Stefan Balmazović

KK Beko
- Position: Small forward
- League: Second League of Serbia

Personal information
- Born: May 28, 1989 (age 35) Ivanjica, SFR Yugoslavia
- Nationality: Serbian
- Listed height: 1.99 m (6 ft 6 in)
- Listed weight: 98 kg (216 lb)

Career information
- NBA draft: 2011: undrafted
- Playing career: 2007–present

Career history
- 2007: Crvena zvezda
- 2007–2009: Vizura
- 2009–2010: Mega Vizura
- 2010–2013: Metalac Valjevo
- 2013–2014: Radnički Kragujevac
- 2014–2015: Vršac
- 2015–2016: ZTE KK
- 2016: Mladost Zemun
- 2016–2017: Start Lublin
- 2017–2018: Turów Zgorzelec
- 2018–2019: Falco Szombathely
- 2019–2020: SZTE-Szedeák
- 2020–2021: Rabotnički
- 2021–2022: Borac Zemun
- 2022: Rabotnički
- 2022–present: Borac Zemun
- 2022–2023: Borac Zemun
- 2023: Euro Nikel
- 2023–present: Beko Beograd

Career highlights
- Hungarian League champion (2019); Serbian League Cup winner (2022);

= Stefan Balmazović =

Serbian basketball player

Stefan Balmazović (born May 28, 1989) is a Serbian professional basketball player for Beko Beograd of the Second Basketball League of Serbia.

==Professional career==
Balmazović started his professional career with Crvena zvezda in 2007, only to move to Vizura for the 2007–08 season, where he stayed for two seasons, before joining the fusion team Mega Vizura for additional 2009–10 season.

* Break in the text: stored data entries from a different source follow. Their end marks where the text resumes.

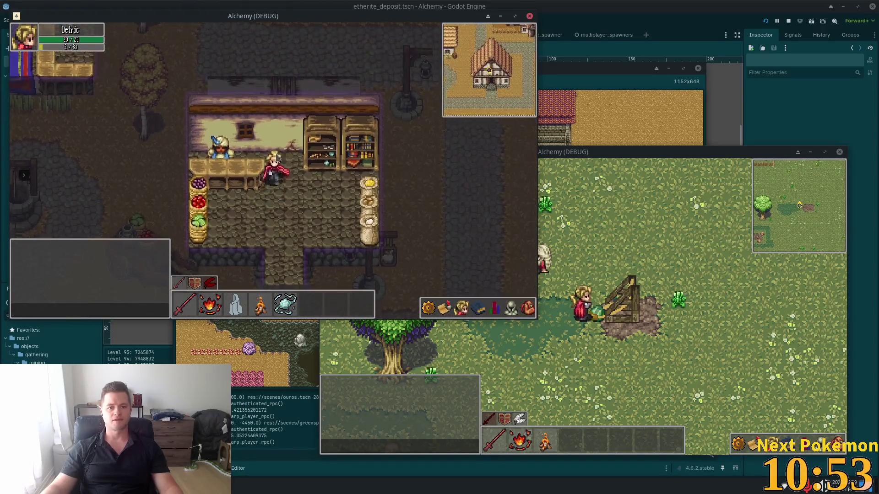
{"action": "key", "text": "e"}
{"action": "left_click", "coordinate": [530, 307]}
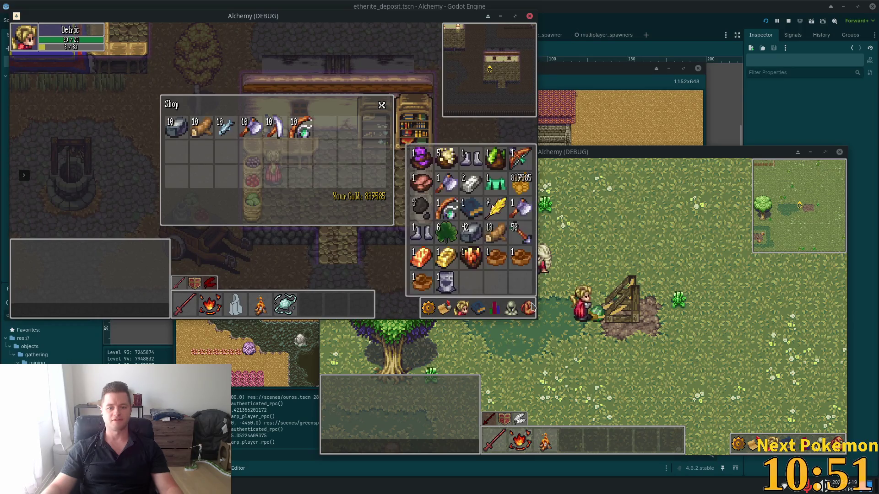
{"action": "key", "text": "s"}
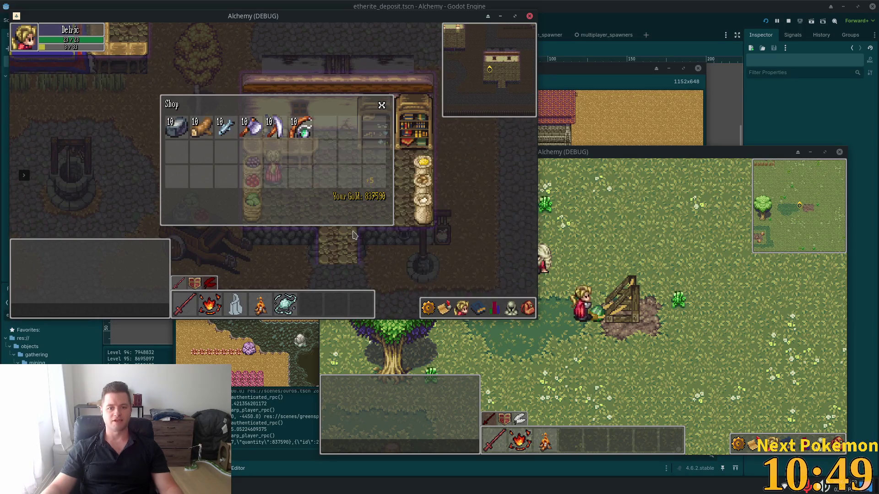
{"action": "left_click", "coordinate": [528, 312]}
Close the inventory panel and walk the character north-west toward the village path.
{"action": "key", "text": "a"}
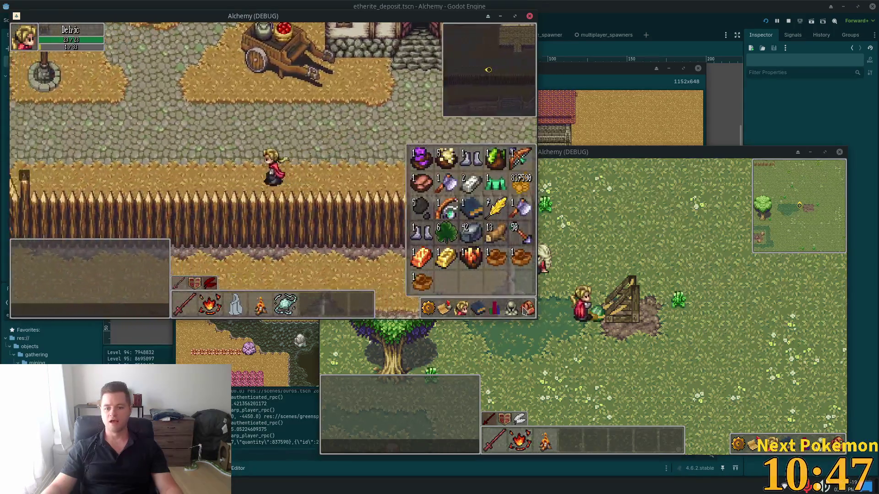
{"action": "key", "text": "w"}
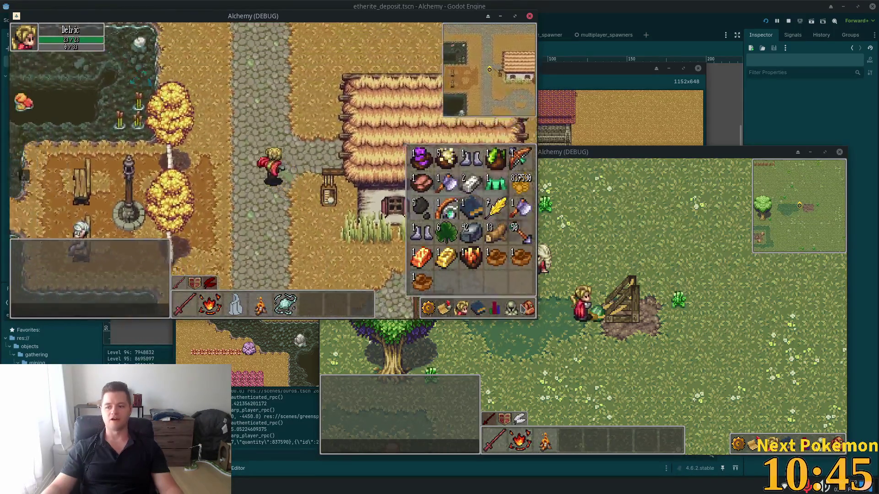
{"action": "left_click", "coordinate": [526, 308]}
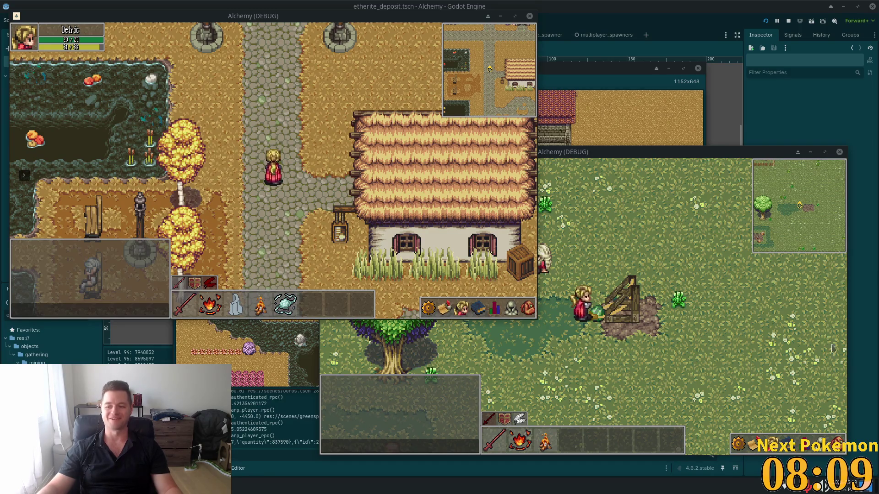
Walk east past the chicken pen into the Fields of Ouros and across the wooden bridge.
{"action": "left_click", "coordinate": [338, 159]}
{"action": "key", "text": "w"}
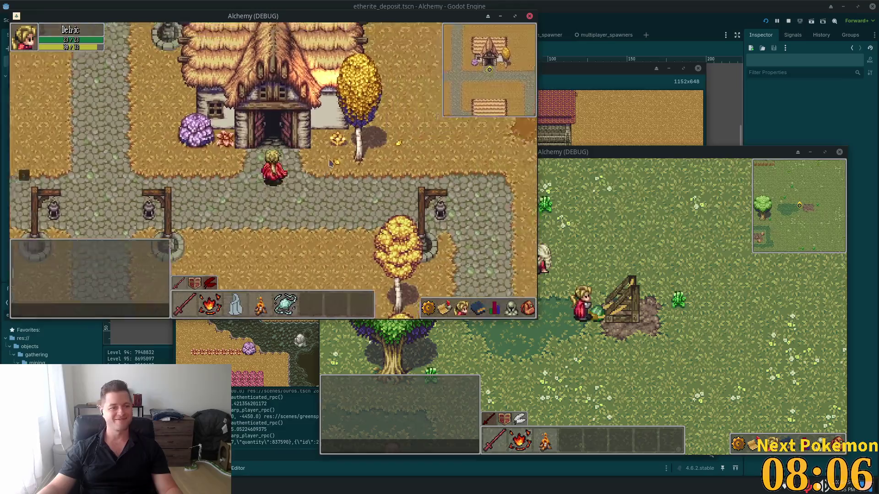
{"action": "key", "text": "d"}
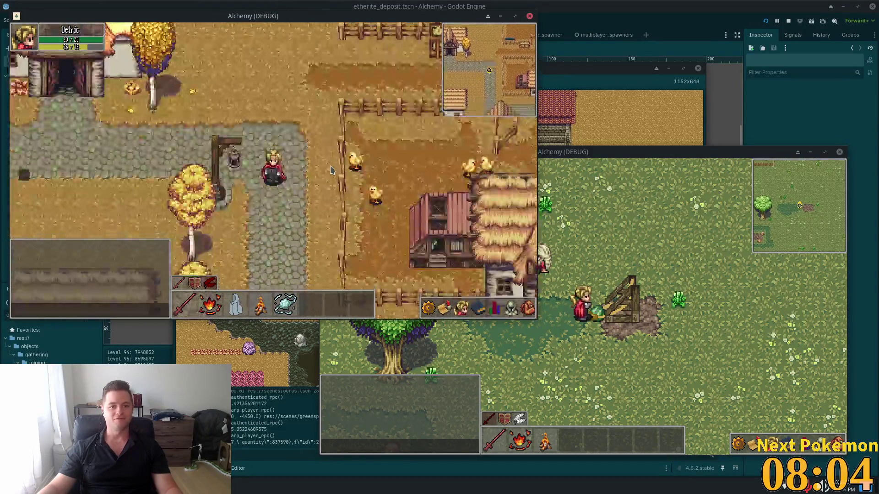
{"action": "key", "text": "d"}
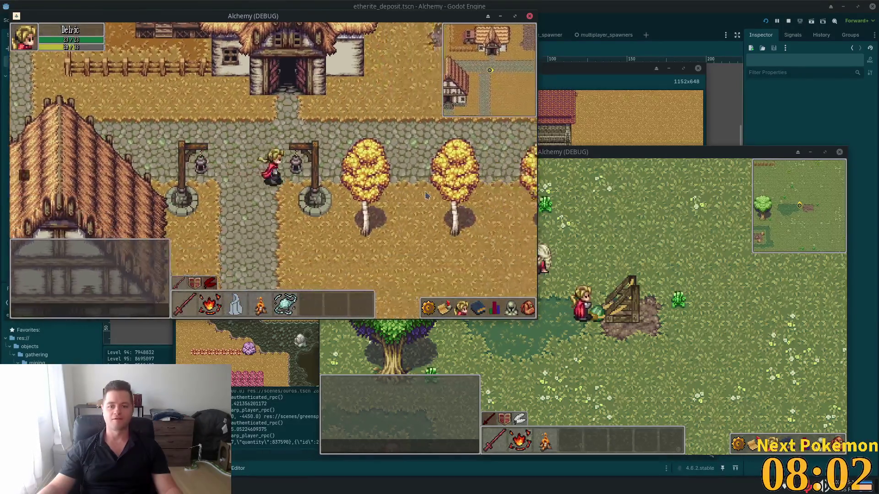
{"action": "key", "text": "d"}
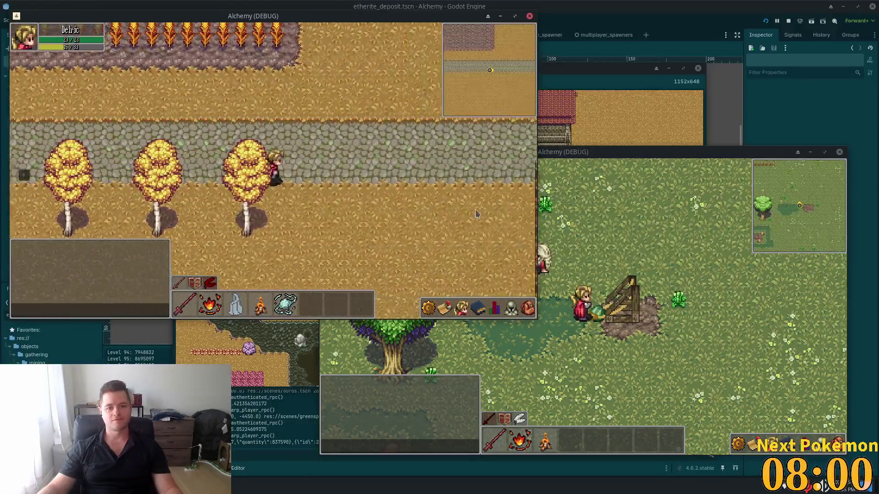
{"action": "key", "text": "d"}
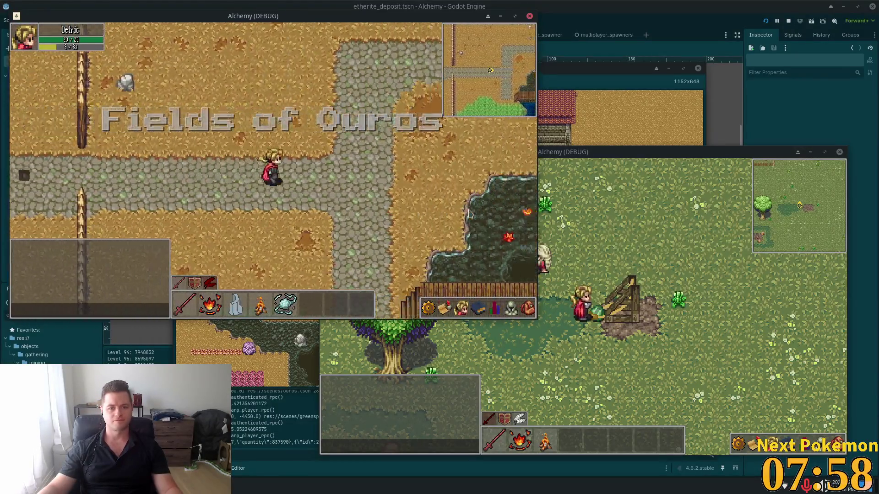
{"action": "key", "text": "s"}
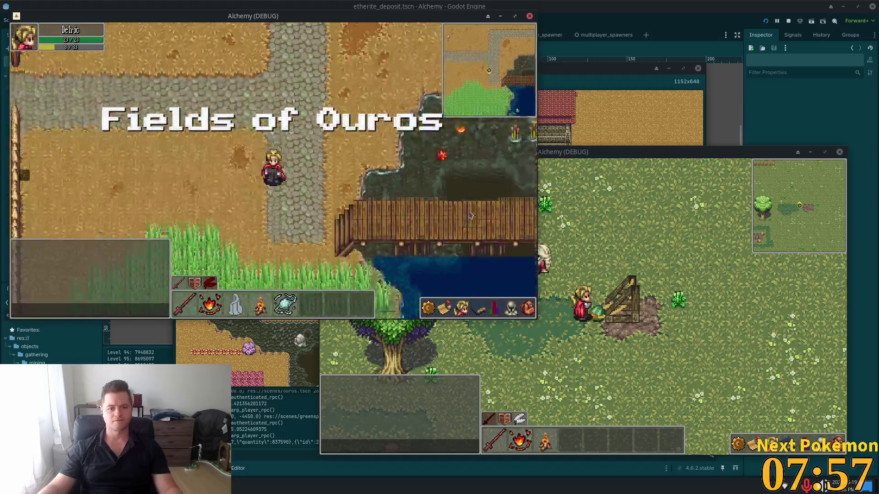
{"action": "key", "text": "d"}
{"action": "key", "text": "d"}
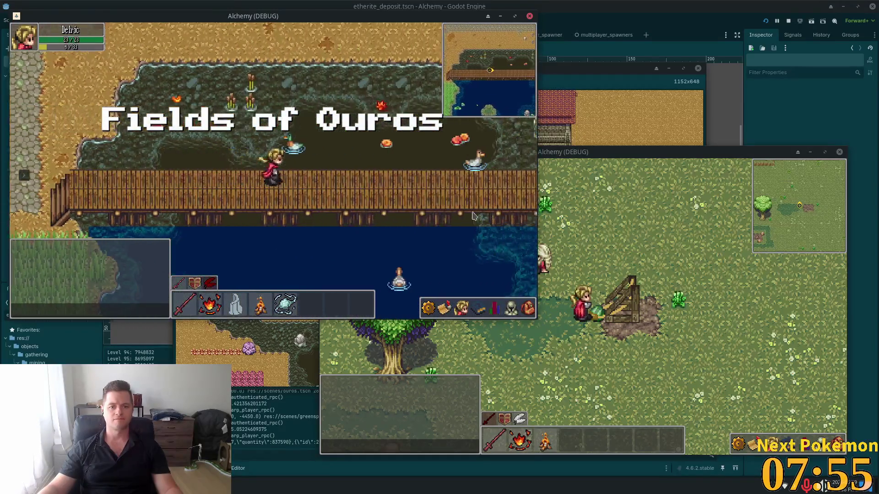
{"action": "key", "text": "s"}
{"action": "key", "text": "d"}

For the 2010–11 season, he signed with Metalac Valjevo and stayed with them for three seasons.

Balmazović joined Borac Zemun of the Second Basketball League of Serbia in 2021, and averaged 18 points, 4.9 rebounds, 1.9 assists and 1.8 steals per game. On March 1, 2022, he signed with Rabotnički.